Hamadi Jebali, who is Secretary General of Ennahda, Tunisia’s main Islamist party, was in Oxford this evening to give a talk on ‘The Democratic Transition in Tunisia: The Experience of Power’. It was a privilege to hear about Tunisia’s recent history – both the highs and the lows – from someone who has played a central part.
Jebali served as the first elected Prime Minister of his country from December of 2011 until February of this year, when he resigned in protest over the failure of his attempt to establish a non-partisan cabinet during the troubled weeks after the assassination of Shokri Belaid on 6 February.
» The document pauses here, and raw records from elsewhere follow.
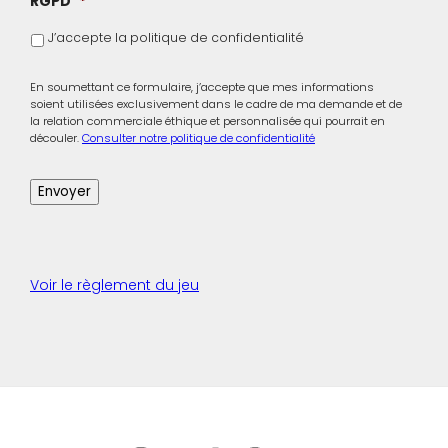
RGPD
*
J’accepte la politique de confidentialité
En soumettant ce formulaire, j’accepte que mes informations
soient utilisées exclusivement dans le cadre de ma demande et de
la relation commerciale éthique et personnalisée qui pourrait en
découler.
Consulter notre politique de confidentialité
Envoyer
Voir le règlement du jeu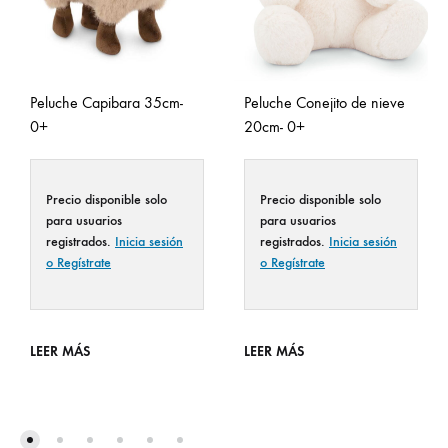
Peluche Capibara 35cm-
Peluche Conejito de nieve
0+
20cm- 0+
Precio disponible solo
Precio disponible solo
para usuarios
para usuarios
registrados.
Inicia sesión
registrados.
Inicia sesión
o Regístrate
o Regístrate
LEER MÁS
LEER MÁS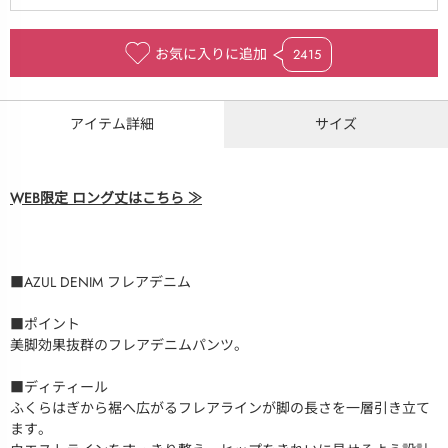
お気に入りに追加
2415
アイテム詳細
サイズ
WEB限定 ロング丈はこちら ≫
■AZUL DENIM フレアデニム
■ポイント
美脚効果抜群のフレアデニムパンツ。
■ディティール
ふくらはぎから裾へ広がるフレアラインが脚の長さを一層引き立て
ます。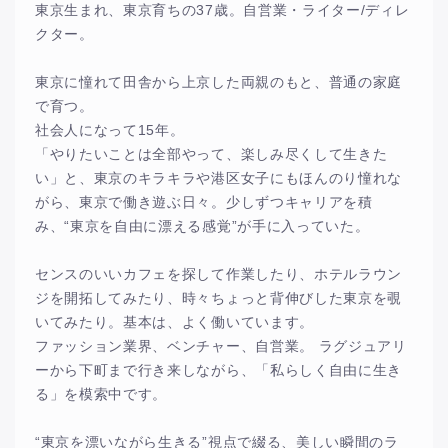
東京生まれ、東京育ちの37歳。自営業・ライター/ディレ
クター。
東京に憧れて田舎から上京した両親のもと、普通の家庭
で育つ。
社会人になって15年。
「やりたいことは全部やって、楽しみ尽くして生きた
い」と、東京のキラキラや港区女子にもほんのり憧れな
がら、東京で働き遊ぶ日々。少しずつキャリアを積
み、“東京を自由に漂える感覚”が手に入っていた。
センスのいいカフェを探して作業したり、ホテルラウン
ジを開拓してみたり、時々ちょっと背伸びした東京を覗
いてみたり。基本は、よく働いています。
ファッション業界、ベンチャー、自営業。 ラグジュアリ
ーから下町まで行き来しながら、「私らしく自由に生き
る」を模索中です。
“東京を漂いながら生きる”視点で綴る、美しい瞬間のラ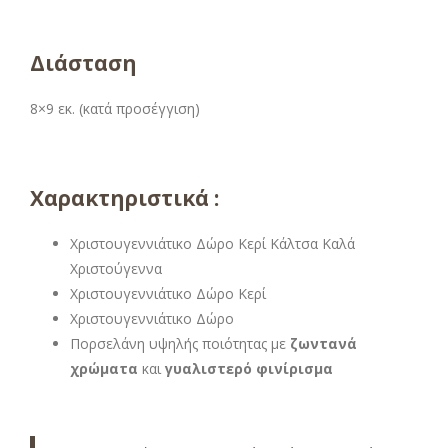
Διάσταση
8×9 εκ. (κατά προσέγγιση)
Χαρακτηριστικά :
Χριστουγεννιάτικο Δώρο Κερί Κάλτσα Καλά
Χριστούγεννα
Χριστουγεννιάτικο Δώρο Κερί
Χριστουγεννιάτικο Δώρο
Πορσελάνη υψηλής ποιότητας με
ζωντανά
χρώματα
και
γυαλιστερό φινίρισμα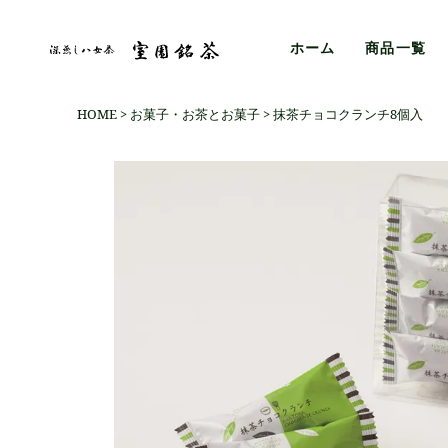
ホーム
商品一覧
HOME
お菓子・お茶とお菓子
抹茶チョコクランチ8個入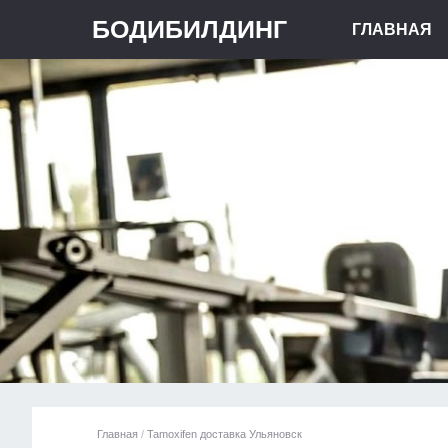
БОДИБИЛДИНГ
ГЛАВНАЯ
Главная
/
Tamoxifen доставка Ульяновск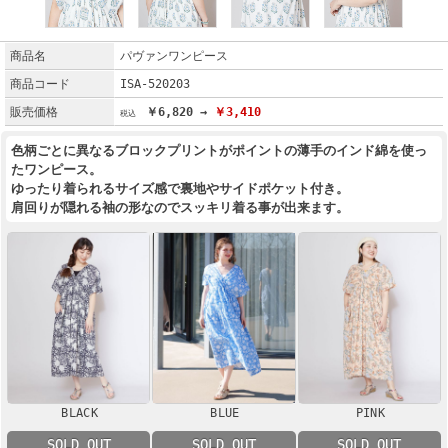
商品名
パヴァンワンピース
商品コード
ISA-520203
販売価格
￥6,820 →
￥3,410
色柄ごとに異なるブロックプリントがポイントの薄手のインド綿を使っ
たワンピース。
ゆったり着られるサイズ感で裏地やサイドポケット付き。
肩回りが隠れる袖の形なのでスッキリ着る事が出来ます。
BLACK
BLUE
PINK
SOLD OUT
SOLD OUT
SOLD OUT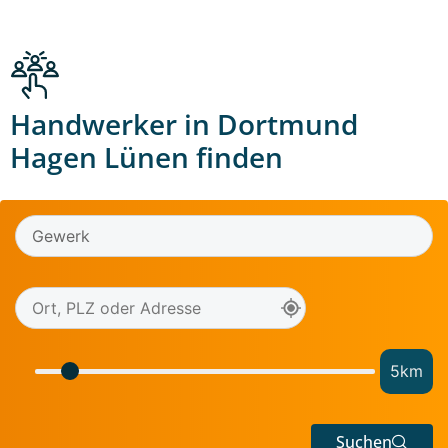
Handwerker in Dortmund
Hagen Lünen finden
5
km
Suchen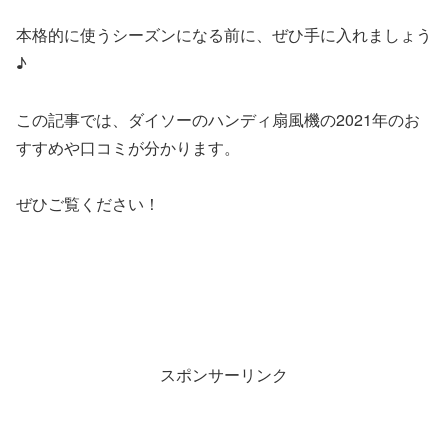
本格的に使うシーズンになる前に、ぜひ手に入れましょう
♪
この記事では、ダイソーのハンディ扇風機の2021年のお
すすめや口コミが分かります。
ぜひご覧ください！
スポンサーリンク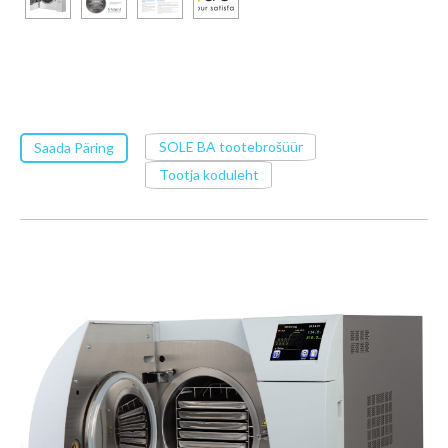
SOLE BA tootebrošüür
Saada Päring
Tootja koduleht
Speaking to a multi-cultural audience of students, academics, and alumni, Jebali offered a flying survey of the history of Tunisia. One of the surprises was his emphasis on how the intellectual formation of Tunisia’s political class in French universities has shaped debates over the freedom of conscience. Flashing his famous smile, he pointed out that Tunisia’s revolution has so far been incomparably less painful than France’s two centuries ago. The French passion for secularism (‘laicité’) is deeply rooted in the imagination of Tunisian intellectuals, he suggested, although it carries with it a complicated legacy in the Tunisian context, since it was associated with the Bourguiba regime’s repression of religious freedom.
Jebali spoke persuasively of his desire to preserve a distinctively Tunisian legacy of moderate Islam. He spoke of the increasingly polarized political situation, and of the disturbing momentum of far-right religious radicals, who he suggested represent largely non-Tunisian interests. Challenged by a member of the audience to explain why his own Ennahda party has not argued more successfully for the principle of diversity and religious freedom, he spoke of his own personal commitment to freedom of the press and freedom of conscience, and of his long imprisonment by the Ben Ali government, which began over this issue in 1990 when as editor of the newspaper Al Fajr (Dawn) he published an article critical of the regime’s military courts.
Hamadi Jebali has been praised as the face of moderate Islam in a country whose ability to protect the legacy of its revolution is now under threat. (See Radia Hennesy, Tunisia’s Theocratic Temptation, on the urgency – and difficulty – of protecting the revolution’s pluralistic spirit.) What Tunisia needs now is to find and support a charismatic champion of moderate Islam – someone who can argue convincingly that the real spirit of Islam resides in dialogue and mutual respect. If this can be achieved, there is still a chance of showing the world that Islam can serve as the basis for a pluralistic civil society.
Jebali seems to be looking for a chance to play the part. In Oxford, he spoke firmly of Tunisia as a society that can only be true to its multi-cultural past by following such a path. As he put it, ‘Tunisia is, by its very nature, a country of pluralism.’ Standing in front of a map in a crowded college library and explaining how Berber and Phoenician trad routes had given way to Roman and then Fatimid empires, it seemed clear that if Jebali retires from politics he has a future as a professor.
But not yet. Jebali’s next stop is London, where he will be meeting with City-based Tunisian business leaders, and it is rumoured that at least one reason for the visit is to sort out support for a presidential campaign. If this evening’s talk was anything to go by, he may have a future as a president instead.